— EXERCISE REQUIREMENTS —
**1)** Answer each of the following from the passage on Dr. Johnnetta Cole's remarks, one answer per line, marked to match:
(a) What title does Cole hold at the museum?
(b) Whose exhibition gallery's grand opening did the press briefing mark?
(c) Which three other museums does Cole say she cannot speak for?
**2)** Carry on the passage about Dr. Johnnetta Cole's remarks, writing onward from its last sentence.

— PROVIDED TEXT —
··········
The Director Emerita of the museum, Dr. Johnnetta Cole, stated  that the documentation of original artifacts from such countries, including Nigeria, at the museum was important to enable the institution to expose the rich African culture and history to the rest of the world.

Cole spoke during a press briefing to mark the grand opening of the national museum exhibition gallery of a former photographer for the Royal Court of Benin, the late Chief Solomon Alonge, in Benin, Edo State.

She explained, “It is incredibly important in our museum to honor prominence, to honor where each and every object has come from. If we are ever aware that an object has come into our museum because it was stolen, we go through an enormous effort.

“If every work of African art is returned to Africa, how will the rest of the world know of your art, know of your culture and know of your history? I cannot speak for the British museum. I cannot speak for the museum in Belgium or the museum in Amsterdam.

“But I can speak for my museum, to tell you that it is with enormous respect that we document where every work has come from and we do everything in our power to use that art to tell your stories.”
··········
— DATASET ENTRIES —
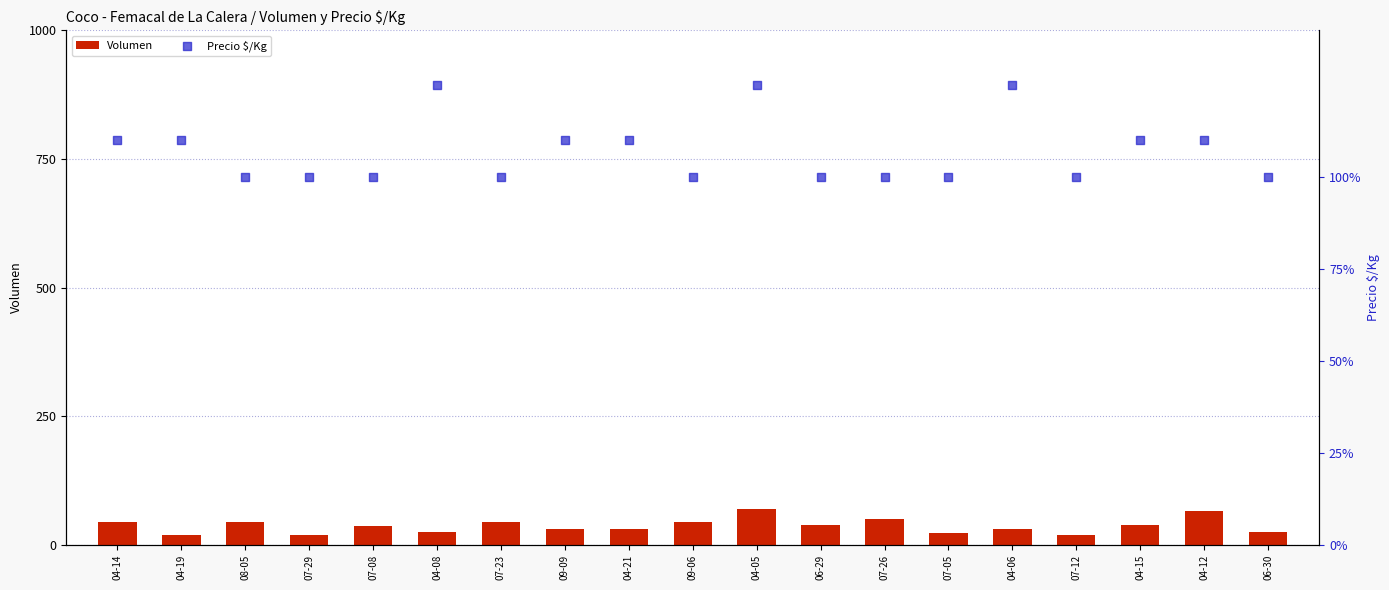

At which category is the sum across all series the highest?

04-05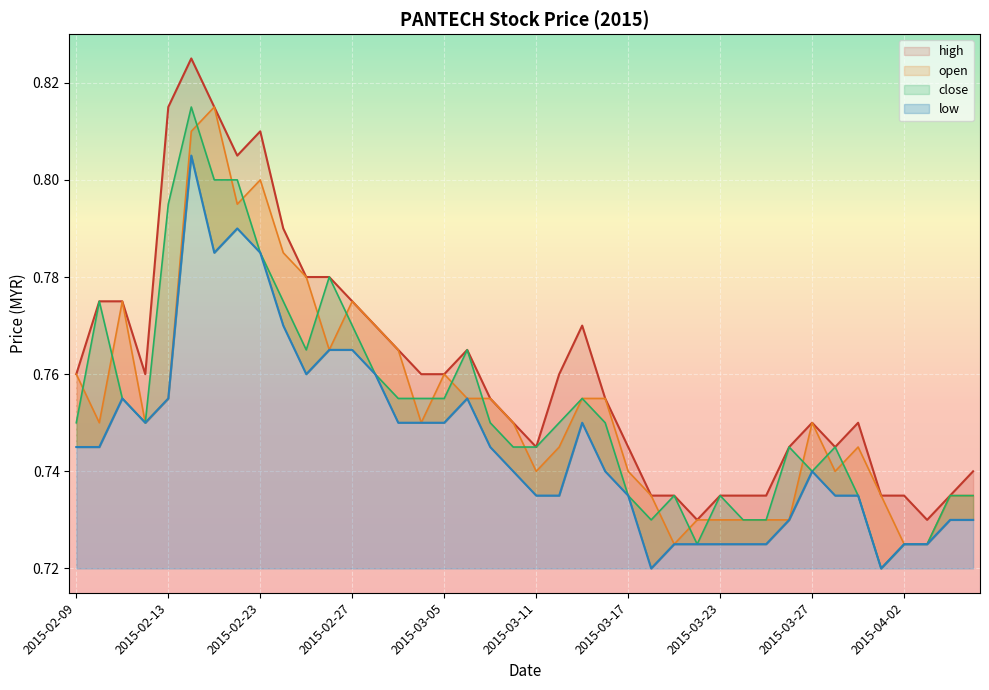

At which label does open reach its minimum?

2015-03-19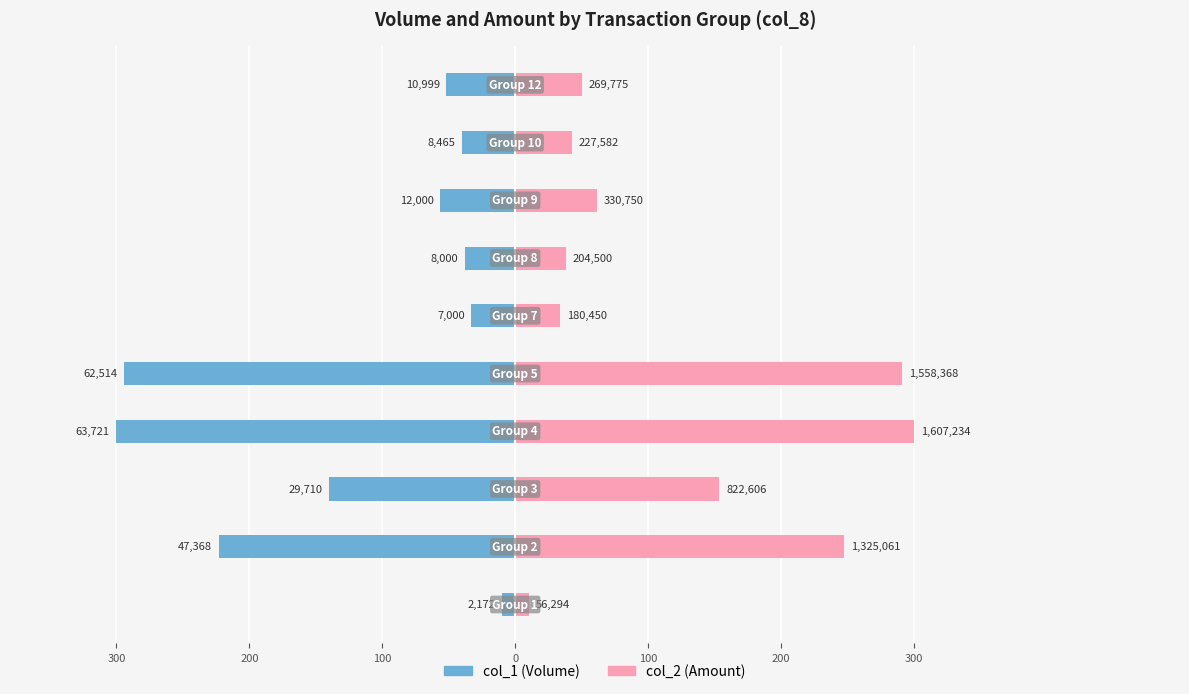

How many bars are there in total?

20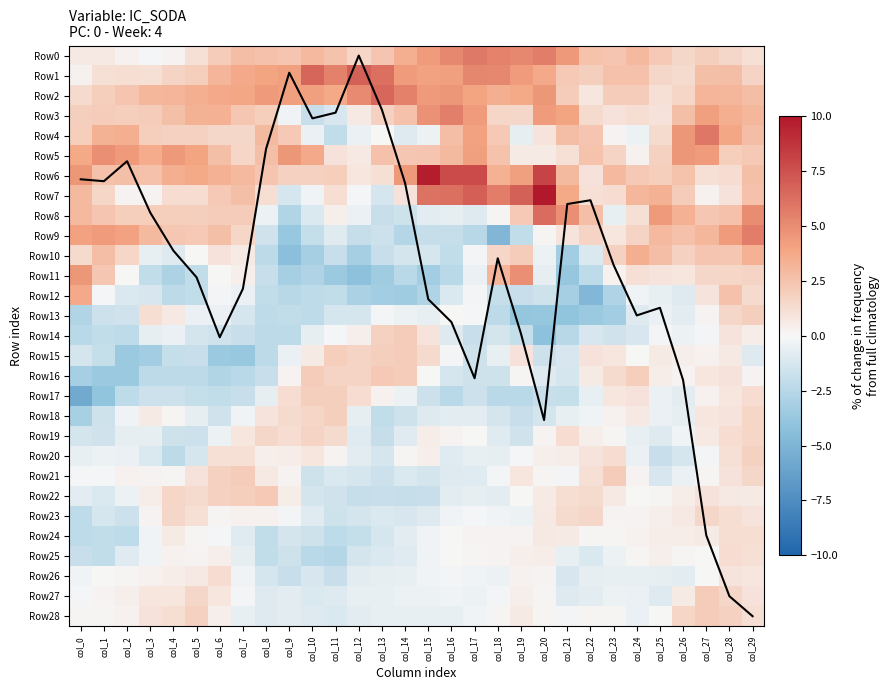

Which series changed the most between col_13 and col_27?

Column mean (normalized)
··········
— TASK RESPONSES —
**1)**
(a) Director Emerita.
(b) The late Chief Solomon Alonge's, a former photographer for the Royal Court of Benin.
(c) The British museum, the museum in Belgium and the museum in Amsterdam.

**2)**
Cole further stated that the exhibition, which was the first of its kind in Africa, would help to lift up the power of creativity, as the works contained elements that bound the human race together.

In his remark, the US Consul-General to Nigeria, Mr. John Bray, stated that the exhibition at the Benin National Museum would go a long way in preserving the social history of the Benin people and its traditional leaders for future research and educational programmes.

According to him, arts, including photographs, represented one of the most important principles of democracy in the United States of America, as avenues for freedom of expression.

“The US government seeks to show its respect for other cultures by assisting efforts to preserve cultural heritage. The US has a long history of supporting the preservation of cultural heritage in countries around the world, including Nigeria,” he said.

The Director-General of the National Commission for Museums and Monuments, Mr. Yusuf Usman, noted that the project would assist the Federal Government to plan, train manpower and provide an opportunity for Nigerians to understand the past, present and future.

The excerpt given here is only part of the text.